§ **QUOTED PASSAGE**
***
Paged Buffers for Particles

Many visual effects commonly implemented with particles are using systems which continuously “grow” and/or “shrink”, be it rain drops falling from clouds, dust kicked up from the group or abstract fluid particles flowing in and out of a simulation domain. New particles are emitted and “dead” particles are removed from the simulation every frame. This is different from other commonly used systems such as meshes, which are mostly static in nature.

The way particles are currently implemented in Blender does not work nicely for such particle systems. The only way one can modify the amount of particles currently in the simulation is by choosing a very high overall particle amount and then gradually activate particles over a range of frames. The rate with which particles are emitted is not directly controllable, one has to choose start and end frames for emission and the particle amount based on a single fixed rate. In the worst case the amount of particles can be multiple times bigger than the number of particles visible in the simulation at any time, leading to a lot of wasted memory and preventing simulations with high emission  rates over any longer period.
***
Stored data entries
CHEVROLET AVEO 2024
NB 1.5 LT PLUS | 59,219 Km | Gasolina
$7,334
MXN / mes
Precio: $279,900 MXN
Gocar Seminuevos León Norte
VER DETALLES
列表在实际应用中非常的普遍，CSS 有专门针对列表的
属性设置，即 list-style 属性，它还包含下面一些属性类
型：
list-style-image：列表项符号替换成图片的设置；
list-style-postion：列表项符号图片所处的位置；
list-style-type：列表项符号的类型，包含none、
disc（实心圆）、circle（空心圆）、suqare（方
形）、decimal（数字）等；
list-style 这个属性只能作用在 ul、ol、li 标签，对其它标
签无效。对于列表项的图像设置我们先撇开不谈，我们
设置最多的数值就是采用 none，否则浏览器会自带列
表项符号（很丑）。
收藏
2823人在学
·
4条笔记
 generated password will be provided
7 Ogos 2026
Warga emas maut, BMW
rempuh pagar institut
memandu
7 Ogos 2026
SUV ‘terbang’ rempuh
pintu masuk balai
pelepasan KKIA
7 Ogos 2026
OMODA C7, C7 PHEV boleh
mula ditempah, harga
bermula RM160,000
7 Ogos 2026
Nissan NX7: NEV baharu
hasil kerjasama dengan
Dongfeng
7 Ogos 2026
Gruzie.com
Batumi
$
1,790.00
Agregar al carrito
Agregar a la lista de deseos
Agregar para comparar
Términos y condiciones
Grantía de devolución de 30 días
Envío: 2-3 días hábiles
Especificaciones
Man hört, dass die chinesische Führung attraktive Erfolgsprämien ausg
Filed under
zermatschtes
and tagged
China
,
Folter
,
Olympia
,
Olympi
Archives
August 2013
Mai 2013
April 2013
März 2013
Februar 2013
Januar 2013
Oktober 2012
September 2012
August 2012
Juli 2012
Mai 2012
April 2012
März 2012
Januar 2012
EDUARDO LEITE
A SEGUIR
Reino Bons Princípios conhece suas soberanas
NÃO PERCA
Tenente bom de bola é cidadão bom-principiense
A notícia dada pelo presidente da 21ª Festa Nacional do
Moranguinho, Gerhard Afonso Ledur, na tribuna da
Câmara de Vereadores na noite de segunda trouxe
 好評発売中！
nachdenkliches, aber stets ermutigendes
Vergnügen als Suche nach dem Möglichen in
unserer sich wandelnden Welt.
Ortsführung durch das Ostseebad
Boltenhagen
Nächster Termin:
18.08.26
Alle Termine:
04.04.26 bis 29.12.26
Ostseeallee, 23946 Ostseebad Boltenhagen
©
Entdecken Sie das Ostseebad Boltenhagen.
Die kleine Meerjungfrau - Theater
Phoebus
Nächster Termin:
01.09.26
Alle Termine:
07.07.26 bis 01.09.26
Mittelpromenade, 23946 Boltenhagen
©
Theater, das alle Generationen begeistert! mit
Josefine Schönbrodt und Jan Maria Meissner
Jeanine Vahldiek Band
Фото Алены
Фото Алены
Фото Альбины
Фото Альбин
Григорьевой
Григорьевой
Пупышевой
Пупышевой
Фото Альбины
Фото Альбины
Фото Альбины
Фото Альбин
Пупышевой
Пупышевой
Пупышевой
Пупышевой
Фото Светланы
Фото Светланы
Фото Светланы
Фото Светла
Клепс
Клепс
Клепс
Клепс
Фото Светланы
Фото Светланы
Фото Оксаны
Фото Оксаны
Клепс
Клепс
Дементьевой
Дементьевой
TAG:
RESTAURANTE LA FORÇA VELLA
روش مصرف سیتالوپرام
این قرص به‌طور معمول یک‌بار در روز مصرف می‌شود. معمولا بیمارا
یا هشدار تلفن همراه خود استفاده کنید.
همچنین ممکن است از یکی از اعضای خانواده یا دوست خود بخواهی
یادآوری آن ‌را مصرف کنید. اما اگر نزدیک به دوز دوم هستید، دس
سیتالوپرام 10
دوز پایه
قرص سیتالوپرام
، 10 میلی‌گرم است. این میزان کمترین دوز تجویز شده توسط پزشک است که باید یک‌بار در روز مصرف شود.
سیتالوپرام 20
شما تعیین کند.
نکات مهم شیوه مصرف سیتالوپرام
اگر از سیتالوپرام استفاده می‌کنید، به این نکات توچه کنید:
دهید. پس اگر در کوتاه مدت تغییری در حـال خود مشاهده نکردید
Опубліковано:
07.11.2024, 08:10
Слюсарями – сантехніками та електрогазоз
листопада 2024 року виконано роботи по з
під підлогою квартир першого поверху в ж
***
§ **ACTION ITEM**
Please reproduce the full text on paged buffers for particles word for word, from its heading through its last sentence. The records play no part in what comes next.

§ **RESULT**
Paged Buffers for Particles

Many visual effects commonly implemented with particles are using systems which continuously “grow” and/or “shrink”, be it rain drops falling from clouds, dust kicked up from the group or abstract fluid particles flowing in and out of a simulation domain. New particles are emitted and “dead” particles are removed from the simulation every frame. This is different from other commonly used systems such as meshes, which are mostly static in nature.

The way particles are currently implemented in Blender does not work nicely for such particle systems. The only way one can modify the amount of particles currently in the simulation is by choosing a very high overall particle amount and then gradually activate particles over a range of frames. The rate with which particles are emitted is not directly controllable, one has to choose start and end frames for emission and the particle amount based on a single fixed rate. In the worst case the amount of particles can be multiple times bigger than the number of particles visible in the simulation at any time, leading to a lot of wasted memory and preventing simulations with high emission  rates over any longer period.